*REQUIRED WORK*:
Please decide whether each statement below agrees with the essay on gun policy, answering yes or no and quoting the exact words of the essay that settle it. (a) The writer's church plans to offer logistical support to visiting students together with other congregations. (b) The writer regards background checks as a sound measure. (c) Bump stocks can be built only with factory equipment.

*EXTRACT*:
——————————

We should push for a repeal of the 2nd amendment, a total national ban on firearms, and mandatory buy-back.
The Parkland students organizing the “March for Our Lives” humbled me. They’re pressing for decisive action to protect children from gun violence. My Church, Calvary, will be working along with many other congregations, and our parent body, the Episcopal Diocese of Washington, to offer visiting students logistical support.
I’m grateful for these children’s leadership. I’m ashamed that children must lead the way while adults have procrastinated. I’m hopeful that there’s energy to compel decisive action.
The question is: what sort of action?
A repeal of the 2nd amendment, a total national ban on firearms, and mandatory buy-back.
Other proposed measures: background checks, bans on various weapon types and accessories, gun free zones, police and security screenings on campuses, all seem ill advised and problematic. This is how it looks to me:
Limitations on various types of weapons and accessories will fail to keep pace with the ingenuity of manufacturers. Laws that ban guns of particular specifications will encourage the design of guns with slightly different specifications to circumvent these statutes.
Accessories like extended magazines and bump stocks are easily built or modified from legal components by at-home-enthusiasts with a modicum of skill and an internet connection.
Gun free zones, and individual jurisdictions with strong gun laws, hit up against the hard reality that we have no customs enforcement at state, county, city or neighborhood boundaries. Weapons from jurisdictions with looser statutes flow easily across invisible borders.

——————————

*ITEMS*:
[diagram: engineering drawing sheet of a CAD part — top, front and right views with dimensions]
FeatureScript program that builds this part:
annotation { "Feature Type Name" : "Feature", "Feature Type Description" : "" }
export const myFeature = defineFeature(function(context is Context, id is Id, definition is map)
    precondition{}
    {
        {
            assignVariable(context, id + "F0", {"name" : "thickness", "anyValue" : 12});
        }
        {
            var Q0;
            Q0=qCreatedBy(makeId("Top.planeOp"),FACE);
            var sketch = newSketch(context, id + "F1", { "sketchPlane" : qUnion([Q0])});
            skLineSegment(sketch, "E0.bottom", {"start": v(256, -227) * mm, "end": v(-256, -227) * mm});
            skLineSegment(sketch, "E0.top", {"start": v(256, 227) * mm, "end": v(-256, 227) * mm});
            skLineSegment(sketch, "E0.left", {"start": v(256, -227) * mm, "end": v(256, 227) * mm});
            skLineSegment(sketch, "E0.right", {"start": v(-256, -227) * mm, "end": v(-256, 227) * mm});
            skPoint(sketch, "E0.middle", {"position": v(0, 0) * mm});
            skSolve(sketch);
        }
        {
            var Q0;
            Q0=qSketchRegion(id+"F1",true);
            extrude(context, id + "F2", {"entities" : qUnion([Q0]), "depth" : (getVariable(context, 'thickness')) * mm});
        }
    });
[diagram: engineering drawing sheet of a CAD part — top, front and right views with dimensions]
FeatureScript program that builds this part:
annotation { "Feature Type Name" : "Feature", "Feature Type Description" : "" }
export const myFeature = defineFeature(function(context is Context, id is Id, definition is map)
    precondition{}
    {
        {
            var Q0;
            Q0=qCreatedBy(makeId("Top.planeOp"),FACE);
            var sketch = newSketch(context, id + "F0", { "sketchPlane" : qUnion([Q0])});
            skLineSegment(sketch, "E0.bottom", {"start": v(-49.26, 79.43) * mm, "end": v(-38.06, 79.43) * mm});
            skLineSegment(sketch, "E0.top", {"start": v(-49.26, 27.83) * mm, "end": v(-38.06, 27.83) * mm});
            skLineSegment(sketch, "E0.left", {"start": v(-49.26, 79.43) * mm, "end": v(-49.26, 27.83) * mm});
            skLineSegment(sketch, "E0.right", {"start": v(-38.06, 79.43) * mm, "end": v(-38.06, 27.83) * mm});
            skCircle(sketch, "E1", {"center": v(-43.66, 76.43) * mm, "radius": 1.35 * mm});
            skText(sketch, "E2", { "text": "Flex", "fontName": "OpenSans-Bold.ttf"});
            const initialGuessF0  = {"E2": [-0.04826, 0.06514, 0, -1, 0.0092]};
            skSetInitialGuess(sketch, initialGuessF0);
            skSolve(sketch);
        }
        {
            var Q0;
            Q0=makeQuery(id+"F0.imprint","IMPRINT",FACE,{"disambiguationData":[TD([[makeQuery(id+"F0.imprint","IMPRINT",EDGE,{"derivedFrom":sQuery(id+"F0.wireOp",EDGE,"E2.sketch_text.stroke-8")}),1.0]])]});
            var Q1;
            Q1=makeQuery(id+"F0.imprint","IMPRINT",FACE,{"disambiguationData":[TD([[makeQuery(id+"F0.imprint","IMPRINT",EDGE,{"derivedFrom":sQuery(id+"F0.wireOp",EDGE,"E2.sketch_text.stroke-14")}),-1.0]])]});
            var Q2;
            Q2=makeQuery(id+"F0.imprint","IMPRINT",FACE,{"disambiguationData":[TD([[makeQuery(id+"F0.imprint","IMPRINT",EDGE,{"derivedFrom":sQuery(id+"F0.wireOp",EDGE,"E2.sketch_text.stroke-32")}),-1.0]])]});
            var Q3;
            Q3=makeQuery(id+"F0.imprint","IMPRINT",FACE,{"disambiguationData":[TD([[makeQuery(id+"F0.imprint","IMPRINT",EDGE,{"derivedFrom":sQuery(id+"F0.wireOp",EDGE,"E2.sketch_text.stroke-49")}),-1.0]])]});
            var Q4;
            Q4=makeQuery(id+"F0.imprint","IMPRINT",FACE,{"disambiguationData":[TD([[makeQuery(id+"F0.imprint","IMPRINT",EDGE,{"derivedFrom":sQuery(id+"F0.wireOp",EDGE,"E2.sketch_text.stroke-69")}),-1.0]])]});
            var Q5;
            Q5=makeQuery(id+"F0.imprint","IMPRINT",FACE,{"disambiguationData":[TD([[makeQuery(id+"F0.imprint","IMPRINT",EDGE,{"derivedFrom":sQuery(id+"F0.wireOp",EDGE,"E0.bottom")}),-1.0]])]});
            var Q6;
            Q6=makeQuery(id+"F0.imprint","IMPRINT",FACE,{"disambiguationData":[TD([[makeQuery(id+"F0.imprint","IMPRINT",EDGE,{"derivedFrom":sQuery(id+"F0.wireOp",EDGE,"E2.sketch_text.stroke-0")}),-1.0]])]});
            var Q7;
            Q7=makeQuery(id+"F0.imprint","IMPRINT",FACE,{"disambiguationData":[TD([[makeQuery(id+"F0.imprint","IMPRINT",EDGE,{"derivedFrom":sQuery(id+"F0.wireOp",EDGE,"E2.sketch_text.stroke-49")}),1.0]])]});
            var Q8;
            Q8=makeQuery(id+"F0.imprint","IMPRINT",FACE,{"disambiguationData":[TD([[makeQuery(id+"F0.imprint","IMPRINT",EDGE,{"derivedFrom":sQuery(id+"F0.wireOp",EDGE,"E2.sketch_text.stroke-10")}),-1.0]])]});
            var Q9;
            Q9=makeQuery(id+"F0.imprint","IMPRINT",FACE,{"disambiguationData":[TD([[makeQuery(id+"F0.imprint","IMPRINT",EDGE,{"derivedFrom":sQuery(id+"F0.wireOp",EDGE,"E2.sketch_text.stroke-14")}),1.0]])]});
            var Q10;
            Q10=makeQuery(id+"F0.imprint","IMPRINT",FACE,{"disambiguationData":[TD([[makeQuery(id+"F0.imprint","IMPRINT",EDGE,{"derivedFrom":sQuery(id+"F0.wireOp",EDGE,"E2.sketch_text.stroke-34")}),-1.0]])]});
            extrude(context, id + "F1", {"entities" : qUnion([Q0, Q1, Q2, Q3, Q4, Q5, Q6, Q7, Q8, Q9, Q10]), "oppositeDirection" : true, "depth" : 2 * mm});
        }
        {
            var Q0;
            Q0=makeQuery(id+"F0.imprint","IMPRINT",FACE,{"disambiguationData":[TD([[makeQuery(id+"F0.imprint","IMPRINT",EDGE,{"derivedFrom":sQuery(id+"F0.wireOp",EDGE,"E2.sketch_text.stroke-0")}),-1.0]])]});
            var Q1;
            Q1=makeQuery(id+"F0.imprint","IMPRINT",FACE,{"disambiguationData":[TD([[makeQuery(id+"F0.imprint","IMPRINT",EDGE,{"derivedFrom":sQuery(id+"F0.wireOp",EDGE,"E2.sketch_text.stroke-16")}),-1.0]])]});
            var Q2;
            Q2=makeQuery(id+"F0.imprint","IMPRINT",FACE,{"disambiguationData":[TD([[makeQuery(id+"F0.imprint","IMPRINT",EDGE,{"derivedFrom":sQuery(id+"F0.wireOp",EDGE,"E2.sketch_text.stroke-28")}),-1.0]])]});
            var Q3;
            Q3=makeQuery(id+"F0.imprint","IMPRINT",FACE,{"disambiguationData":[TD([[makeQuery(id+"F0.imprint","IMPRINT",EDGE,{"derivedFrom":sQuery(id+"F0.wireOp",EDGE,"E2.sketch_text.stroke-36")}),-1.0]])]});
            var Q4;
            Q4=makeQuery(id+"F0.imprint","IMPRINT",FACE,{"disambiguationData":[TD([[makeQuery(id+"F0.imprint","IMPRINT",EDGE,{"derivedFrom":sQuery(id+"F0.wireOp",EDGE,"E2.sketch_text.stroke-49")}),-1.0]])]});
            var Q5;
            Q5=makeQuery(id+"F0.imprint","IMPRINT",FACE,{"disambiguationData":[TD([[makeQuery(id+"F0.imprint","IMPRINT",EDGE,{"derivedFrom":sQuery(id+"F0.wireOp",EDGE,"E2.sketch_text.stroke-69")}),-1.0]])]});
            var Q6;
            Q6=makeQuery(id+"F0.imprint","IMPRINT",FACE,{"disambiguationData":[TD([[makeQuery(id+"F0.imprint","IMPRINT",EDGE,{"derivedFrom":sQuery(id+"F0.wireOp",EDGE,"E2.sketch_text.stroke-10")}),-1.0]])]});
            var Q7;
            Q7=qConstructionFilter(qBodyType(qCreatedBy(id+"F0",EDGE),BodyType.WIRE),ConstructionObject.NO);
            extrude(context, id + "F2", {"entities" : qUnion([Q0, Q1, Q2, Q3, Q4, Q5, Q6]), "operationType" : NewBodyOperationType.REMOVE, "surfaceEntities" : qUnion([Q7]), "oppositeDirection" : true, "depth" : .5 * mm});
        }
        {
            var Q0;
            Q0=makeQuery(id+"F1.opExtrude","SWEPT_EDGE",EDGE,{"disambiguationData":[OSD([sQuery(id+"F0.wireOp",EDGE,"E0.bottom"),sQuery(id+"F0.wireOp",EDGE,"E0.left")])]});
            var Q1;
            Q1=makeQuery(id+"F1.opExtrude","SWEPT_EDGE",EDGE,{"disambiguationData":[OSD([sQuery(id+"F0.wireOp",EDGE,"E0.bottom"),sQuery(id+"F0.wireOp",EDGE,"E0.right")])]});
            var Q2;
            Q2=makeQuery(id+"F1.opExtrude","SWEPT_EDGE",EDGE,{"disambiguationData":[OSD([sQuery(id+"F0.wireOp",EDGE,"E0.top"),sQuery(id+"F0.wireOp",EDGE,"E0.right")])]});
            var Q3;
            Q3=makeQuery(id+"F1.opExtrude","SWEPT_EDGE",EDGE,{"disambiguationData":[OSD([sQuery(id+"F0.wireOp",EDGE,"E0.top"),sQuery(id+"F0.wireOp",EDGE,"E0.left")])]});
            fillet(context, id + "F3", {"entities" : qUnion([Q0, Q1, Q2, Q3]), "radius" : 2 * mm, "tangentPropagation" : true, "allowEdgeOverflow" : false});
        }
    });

——————————

*WORKED SOLUTION*:
(a) Yes: "My Church, Calvary, will be working along with many other congregations, and our parent body, the Episcopal Diocese of Washington, to offer visiting students logistical support."
(b) No: "background checks, bans on various weapon types and accessories, gun free zones, police and security screenings on campuses, all seem ill advised and problematic."
(c) No: "Accessories like extended magazines and bump stocks are easily built or modified from legal components by at-home-enthusiasts with a modicum of skill and an internet connection."